Label-Free Data Mining of Scientific Literature by Unsupervised Syntactic Distance Analysis

Baicheng Zhang; Hengyu Xiao; Guilin Ye; Zhaokun Song; Tiantian Han; Edward Sharman; Man Luo; Aoyuan Cheng; Qing Zhu; Haitao Zhao; Guoqing Zhang; Song Wang; Jun Jiang

doi:10.1021/acs.jpclett.3c03345

Label-Free Data Mining of Scientific Literature by Unsupervised Syntactic Distance Analysis

J Phys Chem Lett. 2024 Jan 11;15(1):212-219. doi: 10.1021/acs.jpclett.3c03345. Epub 2023 Dec 29.

Authors

Affiliations

¹ Key Laboratory of Precision and Intelligent Chemistry, School of Chemistry and Materials Science, University of Science and Technology of China, Hefei, Anhui 230026, China.
² Hefei JiShu Quantum Technology Co.
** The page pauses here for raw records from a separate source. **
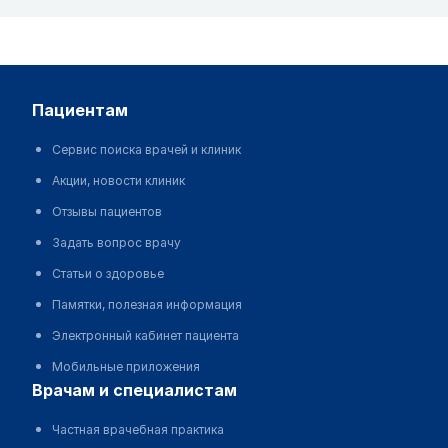
пациентам
Сервис поиска врачей и клиник
Акции, новости клиник
Отзывы пациентов
Задать вопрос врачу
Статьи о здоровье
Памятки, полезная информация
Электронный кабинет пациента
Мобильные приложения
врачам и специалистам
Частная врачебная практика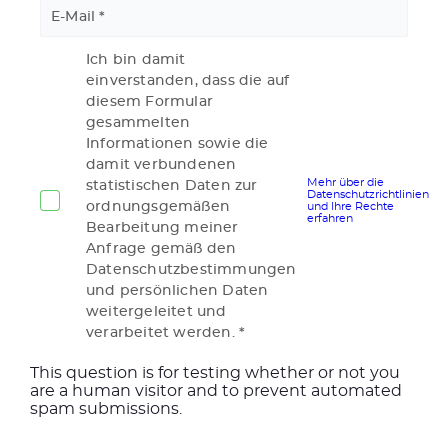
E-Mail
Ich bin damit
einverstanden, dass die auf
diesem Formular
gesammelten
Informationen sowie die
damit verbundenen
Mehr über die
statistischen Daten zur
Datenschutzrichtlinien
ordnungsgemäßen
und Ihre Rechte
erfahren
Bearbeitung meiner
Anfrage gemäß den
Datenschutzbestimmungen
und persönlichen Daten
weitergeleitet und
verarbeitet werden.
This question is for testing whether or not you
are a human visitor and to prevent automated
spam submissions.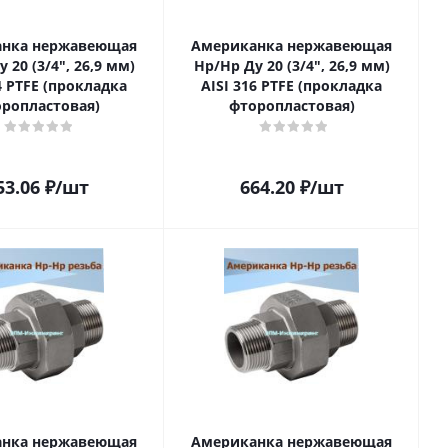
нка нержавеющая
Американка нержавеющая
 20 (3/4", 26,9 мм)
Нр/Нр Ду 20 (3/4", 26,9 мм)
4 PTFE (прокладка
AISI 316 PTFE (прокладка
ропластовая)
фторопластовая)
53.06
₽
/шт
664.20
₽
/шт
нка нержавеющая
Американка нержавеющая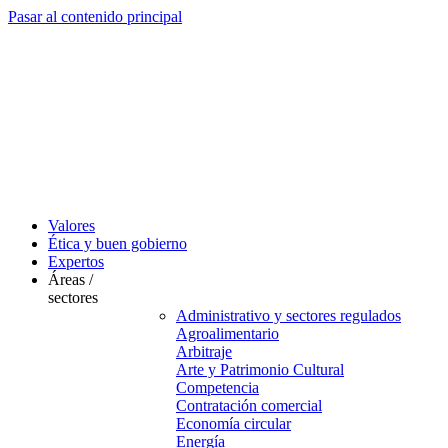
Pasar al contenido principal
Valores
Ética y buen gobierno
Expertos
Áreas /
sectores
Administrativo y sectores regulados
Agroalimentario
Arbitraje
Arte y Patrimonio Cultural
Competencia
Contratación comercial
Economía circular
Energía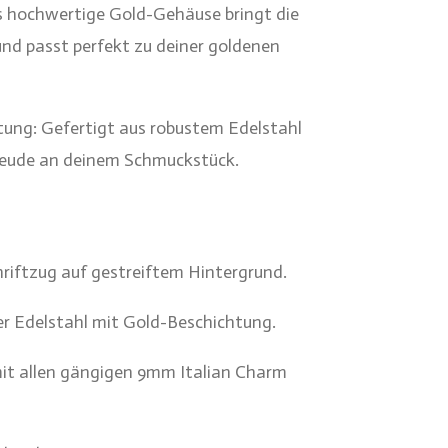
s hochwertige Gold-Gehäuse bringt die
nd passt perfekt zu deiner goldenen
ung: Gefertigt aus robustem Edelstahl
reude an deinem Schmuckstück.
hriftzug auf gestreiftem Hintergrund.
r Edelstahl mit Gold-Beschichtung.
it allen gängigen 9mm Italian Charm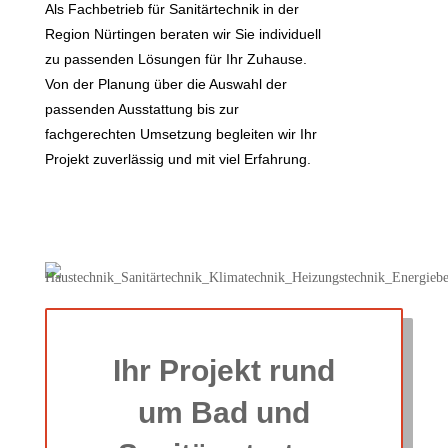
Als Fachbetrieb für Sanitärtechnik in der
Region Nürtingen beraten wir Sie individuell
zu passenden Lösungen für Ihr Zuhause.
Von der Planung über die Auswahl der
passenden Ausstattung bis zur
fachgerechten Umsetzung begleiten wir Ihr
Projekt zuverlässig und mit viel Erfahrung.
Ihr Projekt rund
um Bad und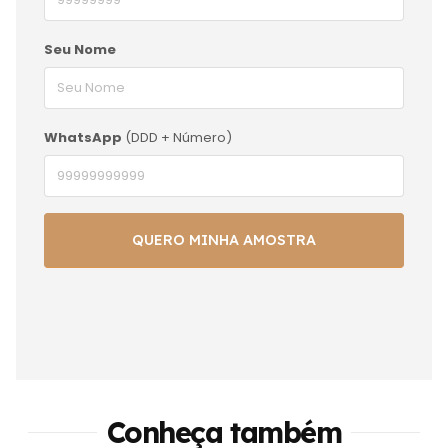
Seu Nome
WhatsApp
(DDD + Número)
Conheça também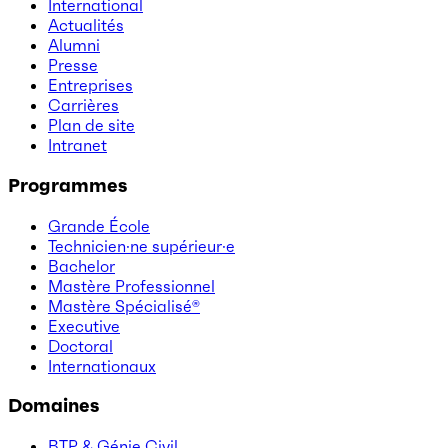
International
Actualités
Alumni
Presse
Entreprises
Carrières
Plan de site
Intranet
Programmes
Grande École
Technicien·ne supérieur·e
Bachelor
Mastère Professionnel
Mastère Spécialisé®
Executive
Doctoral
Internationaux
Domaines
BTP & Génie Civil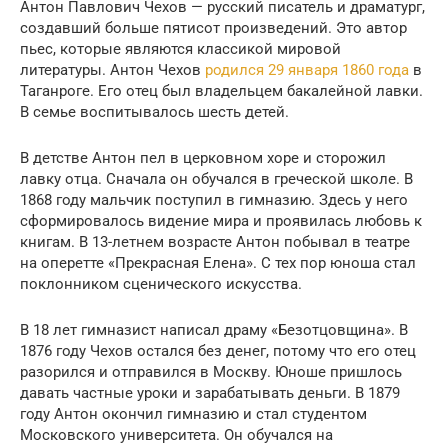
Антон Павлович Чехов — русский писатель и драматург,
создавший больше пятисот произведений. Это автор
пьес, которые являются классикой мировой
литературы. Антон Чехов
родился 29 января 1860 года
в
Таганроге. Его отец был владельцем бакалейной лавки.
В семье воспитывалось шесть детей.
В детстве Антон пел в церковном хоре и сторожил
лавку отца. Сначала он обучался в греческой школе. В
1868 году мальчик поступил в гимназию. Здесь у него
сформировалось видение мира и проявилась любовь к
книгам. В 13-летнем возрасте Антон побывал в театре
на оперетте «Прекрасная Елена». С тех пор юноша стал
поклонником сценического искусства.
В 18 лет гимназист написал драму «Безотцовщина». В
1876 году Чехов остался без денег, потому что его отец
разорился и отправился в Москву. Юноше пришлось
давать частные уроки и зарабатывать деньги. В 1879
году Антон окончил гимназию и стал студентом
Московского университета. Он обучался на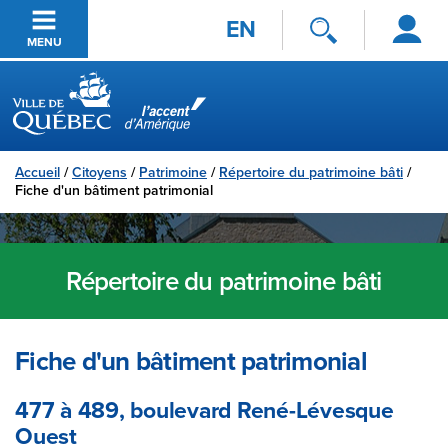
Se
Passer au contenu principal
EN
connecter
MENU
Ville de Québec
Accueil
/
Citoyens
/
Patrimoine
/
Répertoire du patrimoine bâti
/
Fiche d'un bâtiment patrimonial
Répertoire du patrimoine bâti
Fiche d'un bâtiment patrimonial
477 à 489, boulevard René-Lévesque
Ouest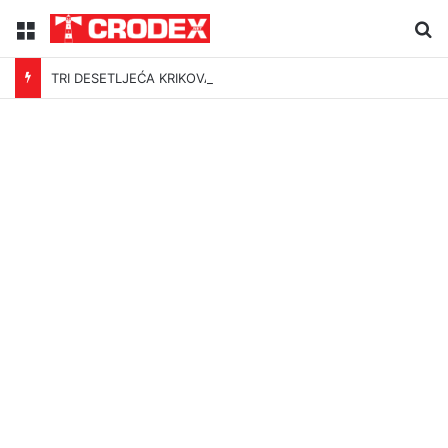
Menu
Tr
TRI DESETLJEĆA KRIKOVA OČAJNIKA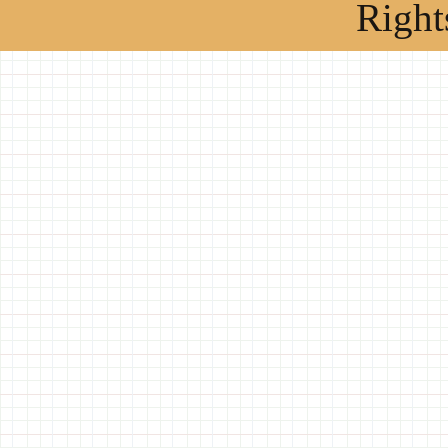
Right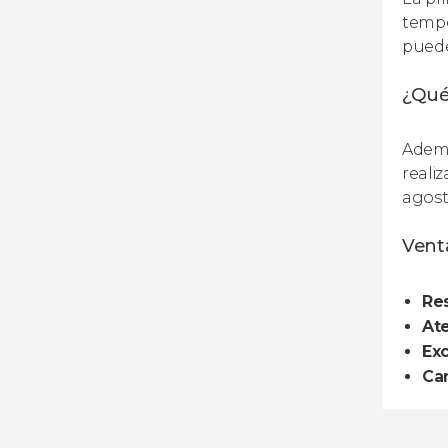
tempe
puede
¿Qué
Además
reali
agost
Venta
Res
Ate
Ex
Can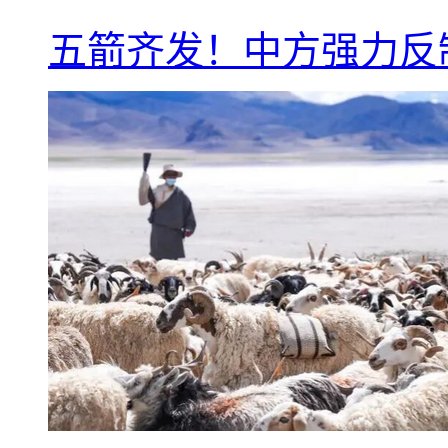
五箭齐发！中方强力反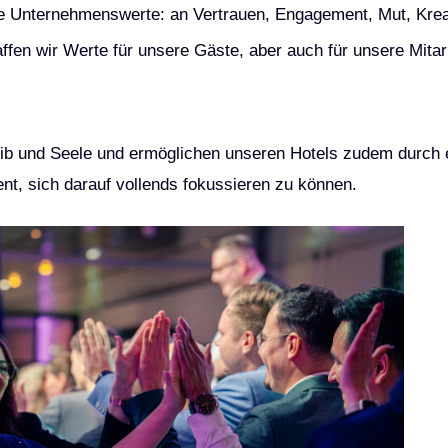
e Unternehmenswerte: an Vertrauen, Engagement, Mut, Kreat
haffen wir Werte für unsere Gäste, aber auch für unsere Mita
eib und Seele und ermöglichen unseren Hotels zudem durch e
t, sich darauf vollends fokussieren zu können.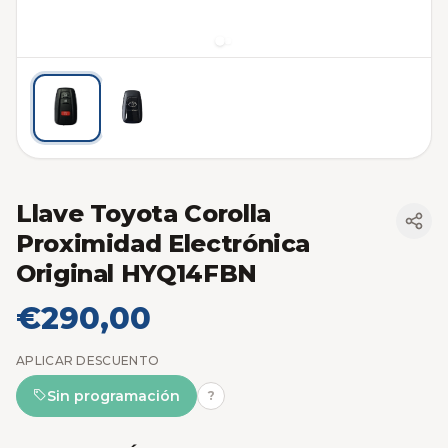
Llave Toyota Corolla
Proximidad Electrónica
Original HYQ14FBN
€290,00
APLICAR DESCUENTO
Sin programación
?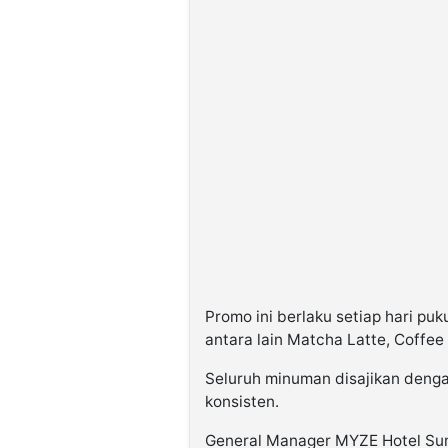
Promo ini berlaku setiap hari pu
antara lain Matcha Latte, Coffe
Seluruh minuman disajikan denga
konsisten.
General Manager MYZE Hotel Sum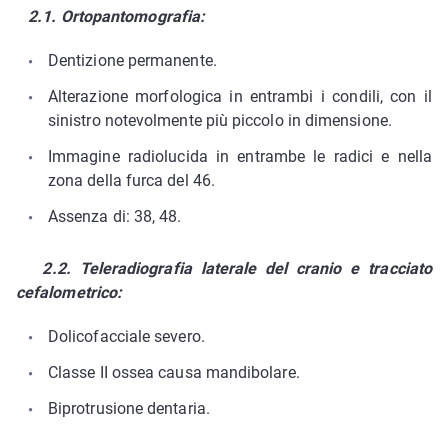
2.1. Ortopantomografia:
Dentizione permanente.
Alterazione morfologica in entrambi i condili, con il
sinistro notevolmente più piccolo in dimensione.
Immagine radiolucida in entrambe le radici e nella
zona della furca del 46.
Assenza di: 38, 48.
2.2. Teleradiografia laterale del cranio e tracciato
cefalometrico:
Dolicofacciale severo.
Classe II ossea causa mandibolare.
Biprotrusione dentaria.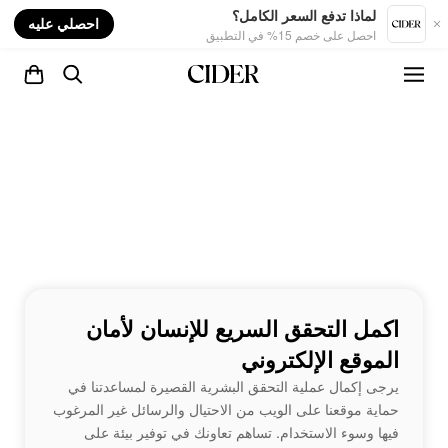
nt
لماذا تدفع السعر الكامل؟
احصلي عليه
احصل على خصم 15% في التطبيق
اكمل التحقق السريع للإنسان لأمان
الموقع الإلكتروني
يرجى إكمال عملية التحقق البشرية القصيرة لمساعدتنا في
حماية موقعنا على الويب من الاحتيال والرسائل غير المرغوب
فيها وسوء الاستخدام. تساهم تعاونك في توفير بيئة على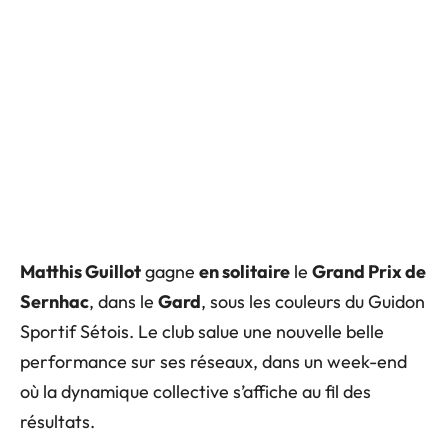
Matthis Guillot
gagne
en solitaire
le
Grand Prix de
Sernhac
, dans le
Gard
, sous les couleurs du Guidon
Sportif Sétois. Le club salue une nouvelle belle
performance sur ses réseaux, dans un week-end
où la dynamique collective s’affiche au fil des
résultats.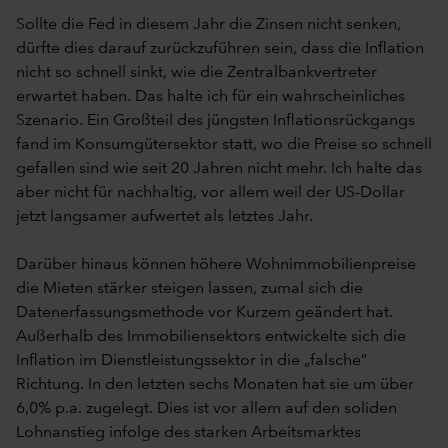
Sollte die Fed in diesem Jahr die Zinsen nicht senken,
dürfte dies darauf zurückzuführen sein, dass die Inflation
nicht so schnell sinkt, wie die Zentralbankvertreter
erwartet haben. Das halte ich für ein wahrscheinliches
Szenario. Ein Großteil des jüngsten Inflationsrückgangs
fand im Konsumgütersektor statt, wo die Preise so schnell
gefallen sind wie seit 20 Jahren nicht mehr. Ich halte das
aber nicht für nachhaltig, vor allem weil der US-Dollar
jetzt langsamer aufwertet als letztes Jahr.
Darüber hinaus können höhere Wohnimmobilienpreise
die Mieten stärker steigen lassen, zumal sich die
Datenerfassungsmethode vor Kurzem geändert hat.
Außerhalb des Immobiliensektors entwickelte sich die
Inflation im Dienstleistungssektor in die „falsche“
Richtung. In den letzten sechs Monaten hat sie um über
6,0% p.a. zugelegt. Dies ist vor allem auf den soliden
Lohnanstieg infolge des starken Arbeitsmarktes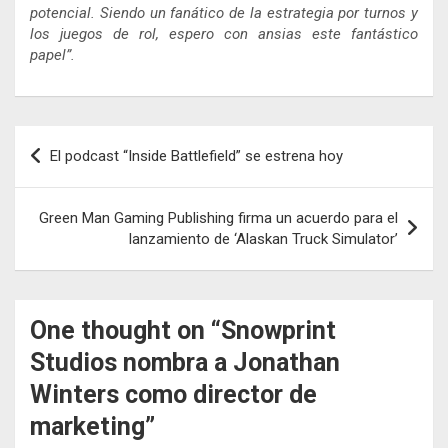
potencial. Siendo un fanático de la estrategia por turnos y
los juegos de rol, espero con ansias este fantástico
papel”.
Navegación
El podcast “Inside Battlefield” se estrena hoy
de
entradas
Green Man Gaming Publishing firma un acuerdo para el
lanzamiento de ‘Alaskan Truck Simulator’
One thought on “
Snowprint
Studios nombra a Jonathan
Winters como director de
marketing
”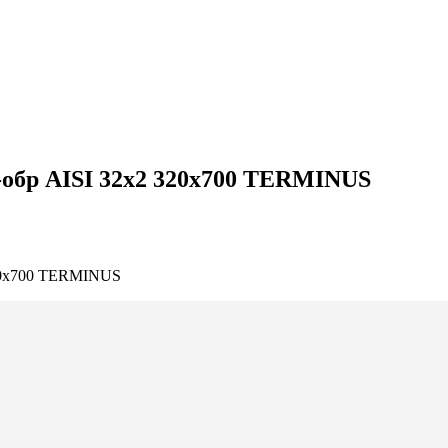
обр AISI 32х2 320х700 TERMINUS
320х700 TERMINUS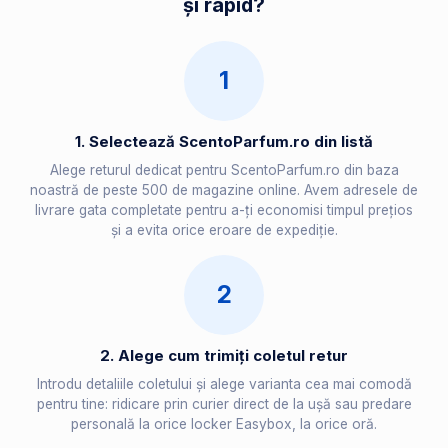
și rapid?
1
1. Selectează ScentoParfum.ro din listă
Alege returul dedicat pentru ScentoParfum.ro din baza
noastră de peste 500 de magazine online. Avem adresele de
livrare gata completate pentru a-ți economisi timpul prețios
și a evita orice eroare de expediție.
2
2. Alege cum trimiți coletul retur
Introdu detaliile coletului și alege varianta cea mai comodă
pentru tine: ridicare prin curier direct de la ușă sau predare
personală la orice locker Easybox, la orice oră.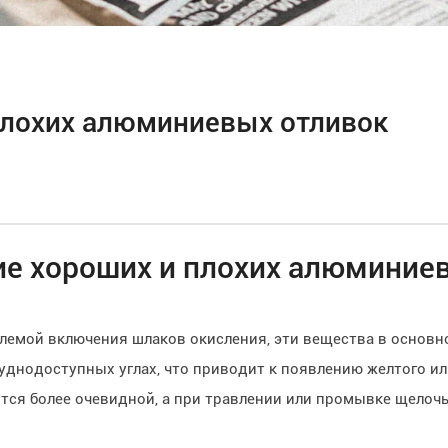
плохих алюминиевых отливок
е хороших и плохих алюминие
блемой включения шлаков окисления, эти вещества в основ
уднодоступных углах, что приводит к появлению желтого или
тся более очевидной, а при травлении или промывке щелоч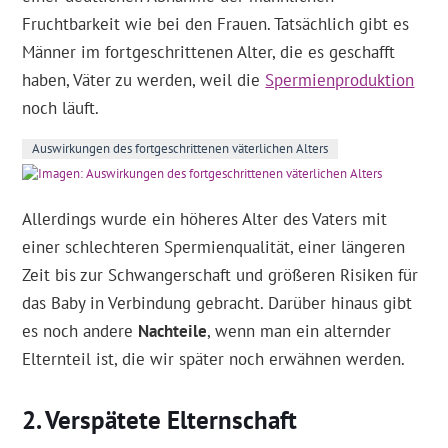
Fruchtbarkeit wie bei den Frauen. Tatsächlich gibt es
Männer im fortgeschrittenen Alter, die es geschafft
haben, Väter zu werden, weil die
Spermienproduktion
noch läuft.
Auswirkungen des fortgeschrittenen väterlichen Alters
Allerdings wurde ein höheres Alter des Vaters mit
einer schlechteren Spermienqualität, einer längeren
Zeit bis zur Schwangerschaft und größeren Risiken für
das Baby in Verbindung gebracht. Darüber hinaus gibt
es noch andere
Nachteile
, wenn man ein alternder
Elternteil ist, die wir später noch erwähnen werden.
Verspätete Elternschaft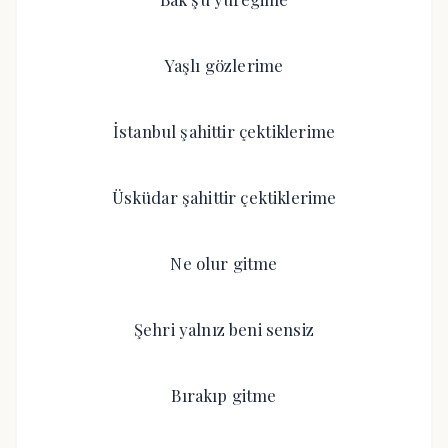
Yaşlı gözlerime
İstanbul şahittir çektiklerime
Üsküdar şahittir çektiklerime
Ne olur gitme
Şehri yalnız beni sensiz
Bırakıp gitme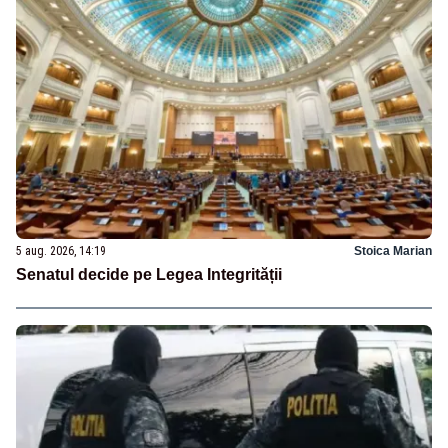
5 aug. 2026, 14:19
Stoica Marian
Senatul decide pe Legea Integrității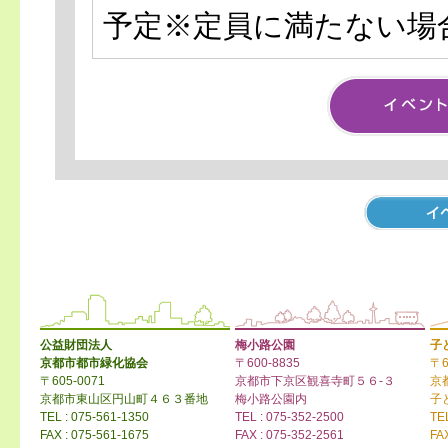
予定※定員に満たない場
公益財団法人
梅小路公園
子
京都市都市緑化協会
〒600-8835
〒6
〒605-0071
京都市下京区観喜寺町５６-３
京
京都市東山区円山町４６３番地
梅小路公園内
子
TEL : 075-561-1350
TEL : 075-352-2500
TE
FAX : 075-561-1675
FAX : 075-352-2561
FA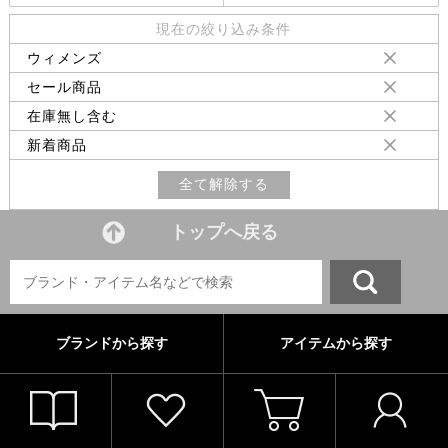
現在の絞り込み条件
ウィメンズ
セール商品
在庫無し含む
新着商品
全て解除する
トップへ戻る
ブランドから探す
アイテムから探す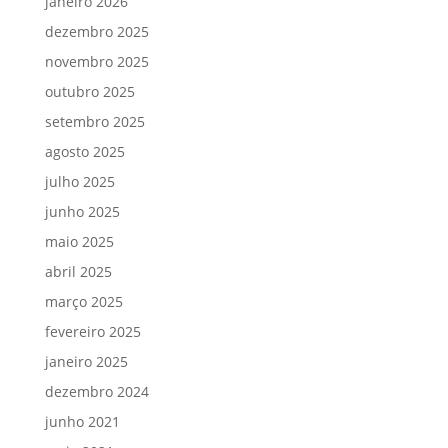
janeiro 2026
dezembro 2025
novembro 2025
outubro 2025
setembro 2025
agosto 2025
julho 2025
junho 2025
maio 2025
abril 2025
março 2025
fevereiro 2025
janeiro 2025
dezembro 2024
junho 2021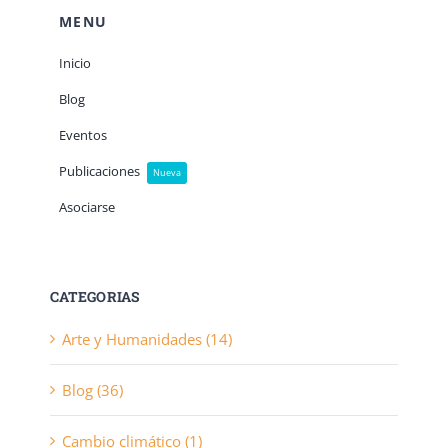
MENU
Inicio
Blog
Eventos
Publicaciones
Nueva
Asociarse
CATEGORIAS
Arte y Humanidades (14)
Blog (36)
Cambio climático (1)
Ltd., Hefei 230026, China.
³ Department of Neurology, University of California, Irvine, California 92697, United States.
⁴ Materials Interfaces Center, Shenzhen Institute of Advanced Technology, Chinese Academy of Sciences, Shenzhen 518055, China.

PMID: 38157213
DOI: 10.1021/acs.jpclett.3c03345

Abstract

Label-free data mining can efficiently feed large amounts of data from the vast scientific literature into artificial intelligence (AI) processing systems. Here, we demonstrate an unsupervised syntactic distance analysis (SDA) approach that is capable of mining chemical substances, functions, properties, and operations without annotation. This SDA approach was evaluated in several areas of research from the physical sciences and achieved performance in information mining comparable to that of supervised learning, as shown by its satisfactory scores of 0.62-0.72, 0.60-0.82, and 0.86-0.95 in precision, recall, and accuracy, respectively. We also showcase how our approach can assist robotic chemists programmed to perform research focused on double-perovskite colloidal nanocrystals, gold colloidal nanocrystals, oxygen evolution reaction catalysts, and enzyme-like catalysts by designing materials, formulations, and synthesis parameters based on data mined from 1.1 million literature references.